Nada mal! Madalena viu ali uma oportunidade, e não a largaria. Enfim colheria os louros do mérito de sua paciência, perseverança e esforço: trabalharia de jeans, ganharia dois mil e batalharia para virar coordenadora em meras 3.840 horas de trabalho! A glória!

Mas a empresa decidiu, infelizmente, contratar Marcos Lima, porque ele tinha mais experiência.

Humildade era a virtude que lhe faltava, disseram: rastejava de cabeça muito erguida para quem não tinha passado ainda pelos batismos de fogo da experiência profissional.

Abaixou a cabeça, colocou o salto-alto dolorido, o despertador para as 5, subiu no ônibus lotado e atravessou a cidade para trabalhar em um dos mal pagos e odiosos empregos que antes recusara. Almoçou a comida que o patrão ofereceu, fez o que patrão mandou, foi embora a hora que o patrão deixou.

E assim rastejou por 6 de cada 7 dias de sua vida durante anos.

E anos depois, mais experiente, Madalena se candidatou e finalmente conseguiu um emprego naquela empresa que a tinha rejeitado antes.

E agora, ganhando dois mil e pouco e folgando também aos Sábados, se sentiu recompensada. Seu patrão até a deixava usar tênis – quanta generosidade!

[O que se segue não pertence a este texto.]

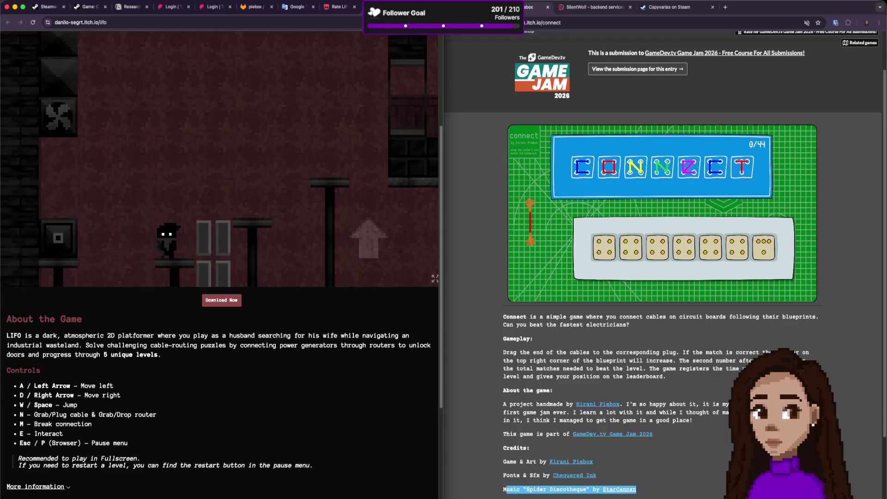
{"action": "key", "text": "a"}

E em quatro anos, virou coordenadora. E em mais cinco anos, virou gerente.

Foi gerente do departamento por muitos anos e agora, aos quarenta, com dois filhos, não mais conseguia ter a dedicação que tinha para exceder as metas. Não podia perder o emprego tampouco, pois sabia da dificuldade de arrumar um emprego nessa idade.

Nunca se tornou diretora, muito menos patroa. Seu rastejo tinha atingido sua altura máxima. Para Madalena, isso era o máximo que ela jamais teria na vida – já era.

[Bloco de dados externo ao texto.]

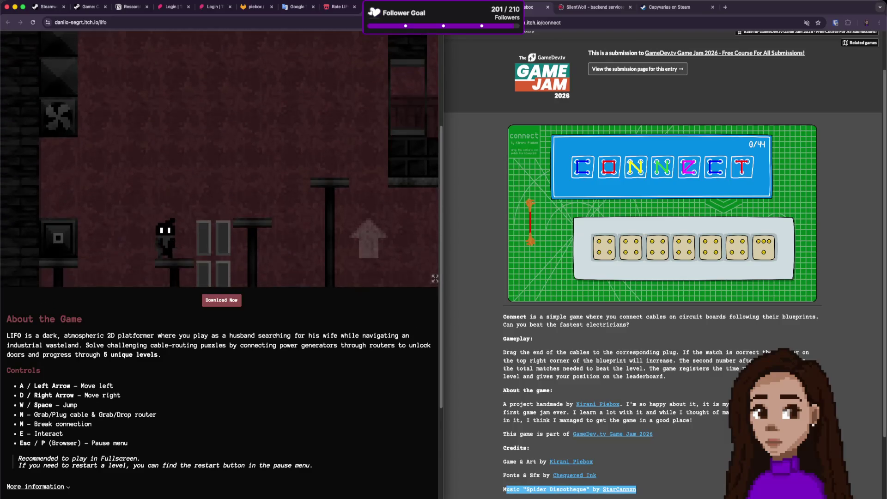
{"action": "key", "text": "w"}
{"action": "key", "text": "d"}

No seu último dia de trabalho antes de se aposentar, Madalena tomou coragem, entrou na sala do seu patrão e disse:

– Dediquei minha vida a batalhar pelo meu sonho de ser um pássaro, mas mesmo depois de quarenta anos aprendendo a voar, continuei rastejante. Onde foi que eu errei?

E seu patrão respondeu, sábio:

– Para ser um pássaro, não basta aprender a voar. É preciso aprender também a cagar na cabeça dos outros.